Sign-reversal of the in-plane resistivity anisotropy in iron pnictides

TL;DR

This study investigates the in-plane resistivity anisotropy in BaFe$_{2}$As$_{2}$, revealing a sign reversal across the phase diagram, which highlights the complex interplay between magnetism, nematicity, and superconductivity in iron pnictides.

Contribution

It demonstrates the sign change of resistivity anisotropy in BaFe$_{2}$As$_{2}$ across the doping phase diagram, a behavior not observed in other materials, and explains it through Fermi surface reconstruction and spin fluctuations.

Findings

Resistivity anisotropy changes sign across the phase diagram.

Magnetic scattering dominates normal state transport.

Sign reversal linked to Fermi surface and spin fluctuations.

Abstract

The concept of an electronically-driven breaking of the rotational symmetry of a crystal, without involving magnetic order, has found experimental support in several systems, from semiconductor heterostructures and ruthenates, to cuprate and iron-pnictide superconductors. In the pnictide BaFe$_{2}$As$_{2}$, such an "electronic nematic state" appears above the magnetic transition dome, over a temperature range that can be controlled by external strain.

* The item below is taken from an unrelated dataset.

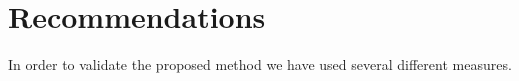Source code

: \section{Recommendations}\label{sec:recommendations}
In order to validate the proposed method we have used several different measures.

Here, by measuring the in-plane resistivity anisotropy, we probe the electronic anisotropy of this material over the entire nematic/magnetic dome, whose end points coincide with the optimal superconducting transition temperatures. Counter-intuitively, we find that, unlike other materials, the resistivity anisotropy in BaFe$_{2}$As$_{2}$ changes sign across the doping phase diagram, even though the signs of the magnetic, nematic, and orthorhombic order parameters are kept fixed. This behavior is explained by the Fermi surface reconstruction in the magnetic phase and spin-fluctuation scattering in the nematic phase. The unique behavior of the transport anisotropy unveils that the primary role is played by magnetic scattering in the normal state transport properties of the iron pnictides, suggesting a close connection between magnetism, nematicity, and unconventional superconductivity.